Bu Ülke (Özet) – Cemil Meriç

Bu Ülke (Özet) – Cemil Meriç

Bu Ülke – Cemil Meriç

Bu Ülke, Cemil Meriç‘in ilk basımı 1974 yılında yapılan deneme türündeki eseri.

Bu Ülke, Cemil Meriç’in düşüncelerinden, izlenimlerinden, duygularından, anılarından oluşan, kendini anlamak ve anlatmak için kaleme aldığı, yayımlanmış ya da yayımlanmamış yazılarının kronolojik bir sıra içinde derlenmesinden oluşmuştur. Bu Ülke adlı eser, ülkemizin trajedisini anlatan önemli bir denemedir.

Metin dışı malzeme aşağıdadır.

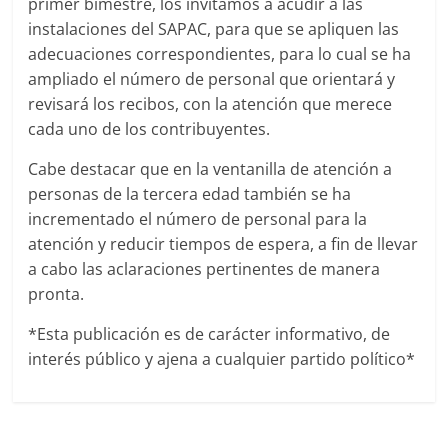
primer bimestre, los invitamos a acudir a las
instalaciones del SAPAC, para que se apliquen las
adecuaciones correspondientes, para lo cual se ha
ampliado el número de personal que orientará y
revisará los recibos, con la atención que merece
cada uno de los contribuyentes.
Cabe destacar que en la ventanilla de atención a
personas de la tercera edad también se ha
incrementado el número de personal para la
atención y reducir tiempos de espera, a fin de llevar
a cabo las aclaraciones pertinentes de manera
pronta.
*Esta publicación es de carácter informativo, de
interés público y ajena a cualquier partido político*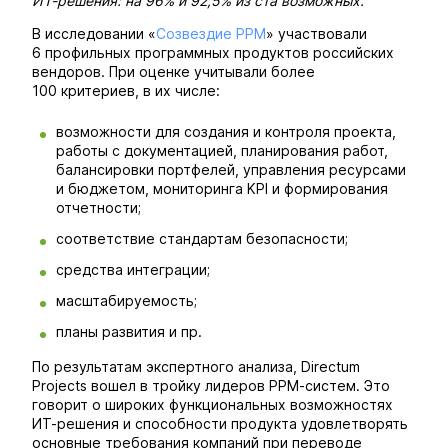
ИТ-решения: на 96% и 92,5% из ста возможных.
В исследовании «
Созвездие PPM
» участвовали
6 профильных программных продуктов российских
вендоров. При оценке учитывали более
100 критериев, в их числе:
возможности для создания и контроля проекта,
работы с документацией, планирования работ,
балансировки портфелей, управления ресурсами
и бюджетом, мониторинга KPI и формирования
отчетности;
соответствие стандартам безопасности;
средства интеграции;
масштабируемость;
планы развития и пр.
По результатам экспертного анализа, Directum
Projects вошел в тройку лидеров PPM-cистем. Это
говорит о широких функциональных возможностях
ИТ-решения и способности продукта удовлетворять
основные требования компаний при переводе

Cemil Meriç bu kitabı için şöyle bir değerlendirme yapar:

“Bu sayfalarda hayatımın bütünü, yani bütün sevgilerim, bütün kinlerim, bütün tecrübelerim var. Bana öyle geliyor ki, hayat denen mülakata bu kitabı yazmak için geldim; etimin eti, kemiğimin kemiği.”

Bu Ülke’den Seçmeler

Siham-ı Kaza

Hakikati bulan, başkaları farklı düşünüyor diye, onu haykırmaktan çekiniyorsa hem budala hem de alçaktır. Bir adamın ‘Benden başka herkes aldanıyor.’ demesi güç şüphesiz; ama sahiden herkes aklanıyorsa ne yapsın?

Sağ ile Sol

Mefhumların kâh gülünç kâh korkunç maskelerle raksa çıktığı bir karnaval balosu, fikir hayatımız.

Tanımıyoruz onları, nereden geliyorlar bilen yok. Firavunlara benziyorlar, kalabalığa çehrelerini göstermeyen firavunlara. Ve aydınlarımız, o meçhul heyulalar için ehramlara taş taşıyan birer köle.

Gerici Kim?

Canavarlarla dolu bir ormandayız. Yolumuzu hayaletler kesiyor. Tanımadığımız bir dünya bu. İthal malı mefhumların kaypak ve karanlık dünyası. Gerçek, kelimelerin arkasında kayboluyor.

Ne güzel tarif: “Gerici, bir toplumun gelişmesini sağlayacak hiçbir yeniliği istemeyen, her yönüyle eskiyi özleyen ve eski düzeni getirmeye çalışan (kimse)” (Meydan-Larousse) tarifin tek kusuru bu ucubenin hangi çağda, hangi ülkede yaşadığını söylememesi.

Murdar bir hâlden muhteşem bir maziye kanatlanmak gericilikse, her namuslu insan gericidir.

IV. Murat’a, “Süleyman devrine dön!” diye haykıran Koçi Bey’den Reşit Paşa’ya kadar Osmanlı Devleti’nin bütün istilahatçıları gerici. Dante, yaşadığı çağdan iğrenir. Balzac eserini iki ezeli hakikatin ışığında yazar: Kilise ve krallık. Her kavganın ezeli mazereti: Son kavga olmak.

Bu tahrip İhtirası, bir asrın imtiyazı, daha doğrusu yüz karası değil, Kabil’den beri uzayıp giden bir lanet zinciri. Kıyıcılık kanında var Avrupalının. Yunan destanları birer cinayet salnamesi; Yunan, İskandinav veya Germen destanları. Machiavelli’ye göre “Mecbur kalınınca kuvvet haktır.” Mecbur kalınınca, yani istenince. Şair: “Din şehit ister, asuman kurban.” diyor; evet, Avrupalının dini.